About this exercise.
Look through the data for the string "right". Copy every line where it is found.

Data entries
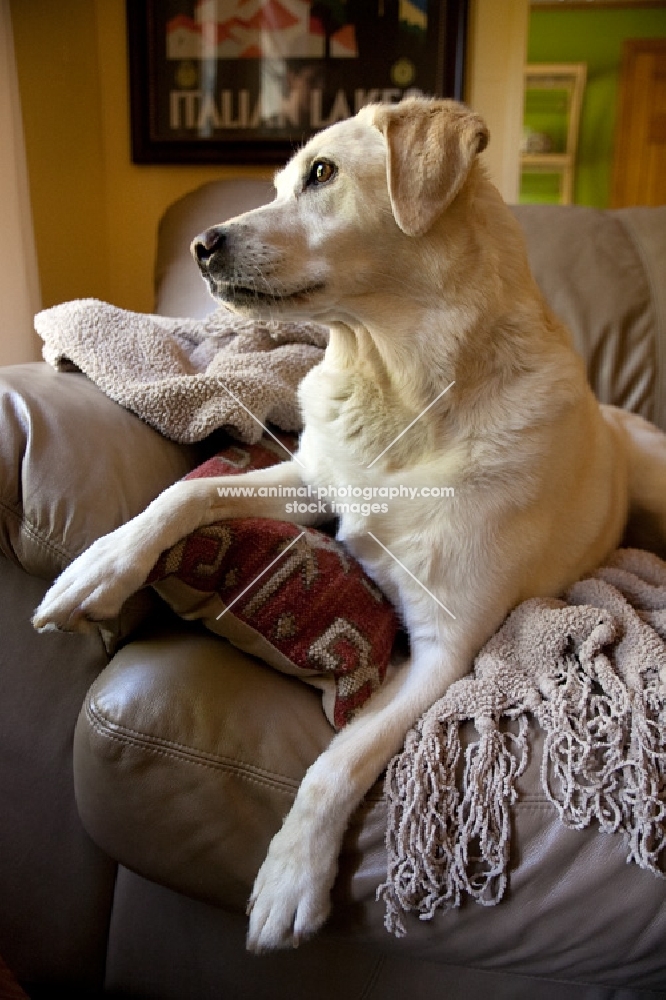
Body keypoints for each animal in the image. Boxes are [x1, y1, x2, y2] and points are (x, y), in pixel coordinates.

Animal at [32, 101, 664, 952]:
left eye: (323, 173)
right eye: (276, 183)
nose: (203, 246)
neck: (398, 388)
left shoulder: (444, 649)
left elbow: (337, 761)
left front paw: (288, 880)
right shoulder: (312, 482)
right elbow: (182, 498)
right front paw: (93, 571)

Result of this task.
right eye: (276, 183)
right shoulder: (312, 482)
right elbow: (182, 498)
right front paw: (93, 571)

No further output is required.